** Goal of the exercise **
Word for word, retype the tail of the data below, starting with the line that has "Alles anzeigen" and including the last line.

Records to use Block Start

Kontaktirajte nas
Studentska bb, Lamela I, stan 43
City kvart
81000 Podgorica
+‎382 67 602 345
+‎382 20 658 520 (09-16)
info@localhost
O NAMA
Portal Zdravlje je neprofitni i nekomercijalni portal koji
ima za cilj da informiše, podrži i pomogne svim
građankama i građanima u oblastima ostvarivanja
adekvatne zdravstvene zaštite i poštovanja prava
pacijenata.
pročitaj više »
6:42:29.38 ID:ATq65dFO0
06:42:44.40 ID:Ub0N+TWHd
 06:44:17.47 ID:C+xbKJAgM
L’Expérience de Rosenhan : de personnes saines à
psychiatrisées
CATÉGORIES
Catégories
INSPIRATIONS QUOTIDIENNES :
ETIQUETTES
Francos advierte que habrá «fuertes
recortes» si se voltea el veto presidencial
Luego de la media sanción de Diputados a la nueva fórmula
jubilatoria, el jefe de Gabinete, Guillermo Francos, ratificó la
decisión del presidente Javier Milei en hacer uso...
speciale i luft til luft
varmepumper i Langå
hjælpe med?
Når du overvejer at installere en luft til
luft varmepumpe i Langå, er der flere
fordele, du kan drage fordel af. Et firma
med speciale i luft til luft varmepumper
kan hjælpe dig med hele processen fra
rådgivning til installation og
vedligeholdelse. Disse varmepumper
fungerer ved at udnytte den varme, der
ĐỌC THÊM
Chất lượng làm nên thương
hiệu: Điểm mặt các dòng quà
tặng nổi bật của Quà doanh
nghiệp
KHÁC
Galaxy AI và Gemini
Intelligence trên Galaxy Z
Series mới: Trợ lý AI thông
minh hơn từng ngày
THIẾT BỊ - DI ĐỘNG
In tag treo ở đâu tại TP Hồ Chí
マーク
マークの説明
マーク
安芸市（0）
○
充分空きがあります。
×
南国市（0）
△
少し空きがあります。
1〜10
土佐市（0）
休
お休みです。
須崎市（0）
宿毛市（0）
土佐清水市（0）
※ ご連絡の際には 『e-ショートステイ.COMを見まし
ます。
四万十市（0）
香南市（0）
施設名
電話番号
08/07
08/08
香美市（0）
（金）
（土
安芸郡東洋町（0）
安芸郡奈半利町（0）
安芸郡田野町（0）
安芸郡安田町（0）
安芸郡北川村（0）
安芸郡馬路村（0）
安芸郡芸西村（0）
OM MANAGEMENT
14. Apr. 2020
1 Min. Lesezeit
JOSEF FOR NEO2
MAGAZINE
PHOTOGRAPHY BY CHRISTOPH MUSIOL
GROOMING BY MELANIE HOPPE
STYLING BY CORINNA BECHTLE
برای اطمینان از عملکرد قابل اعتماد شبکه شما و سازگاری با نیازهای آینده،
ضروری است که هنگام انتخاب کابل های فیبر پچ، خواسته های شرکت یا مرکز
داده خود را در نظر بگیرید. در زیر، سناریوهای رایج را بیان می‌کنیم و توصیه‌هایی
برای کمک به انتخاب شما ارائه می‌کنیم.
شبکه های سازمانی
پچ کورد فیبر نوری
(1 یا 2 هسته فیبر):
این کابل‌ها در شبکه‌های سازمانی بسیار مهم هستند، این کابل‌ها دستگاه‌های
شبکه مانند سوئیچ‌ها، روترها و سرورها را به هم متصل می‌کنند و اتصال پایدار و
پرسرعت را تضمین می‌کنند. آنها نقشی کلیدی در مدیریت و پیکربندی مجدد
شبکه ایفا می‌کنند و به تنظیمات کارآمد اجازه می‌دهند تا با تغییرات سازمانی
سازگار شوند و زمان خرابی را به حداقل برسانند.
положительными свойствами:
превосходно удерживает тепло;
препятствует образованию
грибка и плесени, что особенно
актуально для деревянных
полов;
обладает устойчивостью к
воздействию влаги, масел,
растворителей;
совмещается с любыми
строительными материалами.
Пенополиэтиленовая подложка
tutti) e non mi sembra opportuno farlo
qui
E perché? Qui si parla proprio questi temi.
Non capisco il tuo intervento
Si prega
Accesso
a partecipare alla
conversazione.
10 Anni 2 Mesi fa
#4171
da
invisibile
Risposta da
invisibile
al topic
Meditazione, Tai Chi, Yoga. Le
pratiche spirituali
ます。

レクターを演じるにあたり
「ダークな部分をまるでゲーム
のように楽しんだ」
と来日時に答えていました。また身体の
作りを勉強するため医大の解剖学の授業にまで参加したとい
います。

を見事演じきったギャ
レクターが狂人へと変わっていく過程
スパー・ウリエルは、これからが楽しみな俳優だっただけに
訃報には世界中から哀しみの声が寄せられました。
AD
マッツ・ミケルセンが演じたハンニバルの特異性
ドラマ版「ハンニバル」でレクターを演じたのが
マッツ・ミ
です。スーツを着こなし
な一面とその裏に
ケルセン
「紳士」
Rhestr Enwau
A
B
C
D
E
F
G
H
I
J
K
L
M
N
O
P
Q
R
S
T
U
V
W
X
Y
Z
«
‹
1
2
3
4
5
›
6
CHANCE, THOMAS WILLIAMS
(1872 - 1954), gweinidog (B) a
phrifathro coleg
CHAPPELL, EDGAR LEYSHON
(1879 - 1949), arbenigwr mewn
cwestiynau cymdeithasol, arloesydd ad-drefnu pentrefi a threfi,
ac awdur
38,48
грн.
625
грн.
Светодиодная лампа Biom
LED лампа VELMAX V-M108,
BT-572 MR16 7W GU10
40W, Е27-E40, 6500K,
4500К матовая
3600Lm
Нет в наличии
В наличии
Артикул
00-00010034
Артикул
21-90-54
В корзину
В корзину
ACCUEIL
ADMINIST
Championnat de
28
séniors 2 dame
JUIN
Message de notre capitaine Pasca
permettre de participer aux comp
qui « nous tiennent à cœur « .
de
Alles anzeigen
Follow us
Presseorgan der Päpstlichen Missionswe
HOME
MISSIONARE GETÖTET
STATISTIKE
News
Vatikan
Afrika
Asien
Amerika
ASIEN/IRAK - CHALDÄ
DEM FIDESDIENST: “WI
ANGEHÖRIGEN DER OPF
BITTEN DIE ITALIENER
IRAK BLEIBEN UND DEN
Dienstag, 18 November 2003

Records to use Block End

** Response box **
Alles anzeigen
Follow us
Presseorgan der Päpstlichen Missionswe
HOME
MISSIONARE GETÖTET
STATISTIKE
News
Vatikan
Afrika
Asien
Amerika
ASIEN/IRAK - CHALDÄ
DEM FIDESDIENST: “WI
ANGEHÖRIGEN DER OPF
BITTEN DIE ITALIENER
IRAK BLEIBEN UND DEN
Dienstag, 18 November 2003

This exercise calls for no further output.